Researchers analyzed the link between translocator protein total distribution volume (TSPO VT), a marker of microglial activation that’s implicated in neuroprogression, and duration of untreated major depression, total illness duration and exposure to antidepressants in a cross-sectional study. Specifically, the investigators examined whether these factors could be predictive of TSPO VT.

They recruited both healthy adults and adults with depression from the Toronto area and the Centre for Addiction and Mental Health; participants with MDD were antidepressant-free or taking a stable dose of medication for at least 4 weeks before positron emission tomography scanning. To measure TSPO VT, researchers scanned the prefrontal cortex, anterior cingulate cortex and insula, along with 12 other gray-matter regions and subregions.

In total, 30 healthy patients and 51 patients with MDD were included in the study. Analysis revealed that duration of untreated major depression (P < .0001), total illness duration (P = .0021) and antidepressant exposure duration (P = .037) were all strong predictors of TSPO VT.

After separating the MDD group into participants with 10 or more years of no antidepressant treatment (long-term) and those with no treatment for 9 years or less (short-term), researchers observed that participants with longer durations of untreated depression had greater microglial activation in all sampled grey-matter regions, according to the TSPO VT, than those with shorter durations. In those with long-term untreated depression, TSPO VT was 29% to 33% greater in the prefrontal cortex, anterior cingulate cortex and insula. Furthermore, in these participants with longer duration of untreated depression, the TSPO VT was 31% to 39% greater in grey-matter regions when compared with healthy participants (P = .00047).

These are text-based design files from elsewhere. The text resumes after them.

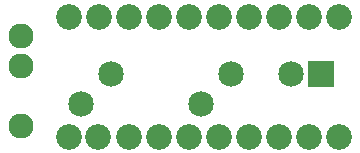
<source format=gts>
G04 MADE WITH FRITZING*
G04 WWW.FRITZING.ORG*
G04 DOUBLE SIDED*
G04 HOLES PLATED*
G04 CONTOUR ON CENTER OF CONTOUR VECTOR*
%ASAXBY*%
%FSLAX23Y23*%
%MOIN*%
%OFA0B0*%
%SFA1.0B1.0*%
%ADD10C,0.085000*%
%ADD11C,0.085334*%
%ADD12C,0.083749*%
%ADD13R,0.085000X0.085000*%
%LNMASK1*%
G90*
G70*
G54D10*
X498Y281D03*
X898Y281D03*
X398Y181D03*
X798Y181D03*
G54D11*
X556Y472D03*
X656Y472D03*
X756Y472D03*
X856Y472D03*
X956Y472D03*
X1056Y472D03*
X1156Y472D03*
X1256Y472D03*
X656Y72D03*
X756Y72D03*
X856Y72D03*
X956Y72D03*
X1056Y72D03*
X1156Y72D03*
X1256Y72D03*
X556Y72D03*
X456Y472D03*
X455Y72D03*
X356Y472D03*
X356Y72D03*
G54D12*
X198Y408D03*
X198Y308D03*
X198Y108D03*
G54D10*
X1198Y281D03*
X1098Y281D03*
G54D13*
X1198Y281D03*
G04 End of Mask1*
M02*
</source>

“This finding of progressively abnormal neuropathology with more advanced illness has major implications for conceptualizing neuroprogression in major depressive disorder, and the relationship of TSPO VT with antidepressant exposure is important to understand the effect of antidepressants on microglial activation in the clinical setting,” Setiawan and colleagues wrote. “Given that microglial activation is a marker of advancing disease and is implicated in depressive symptoms, it might be advantageous to clinically investigate and categorize chronologically advanced major depressive disorder differently.” – by Savannah Demko

Disclosure: Setiawan reports no relevant financial disclosures. Please see the full study for all other authors’ relevant disclosures.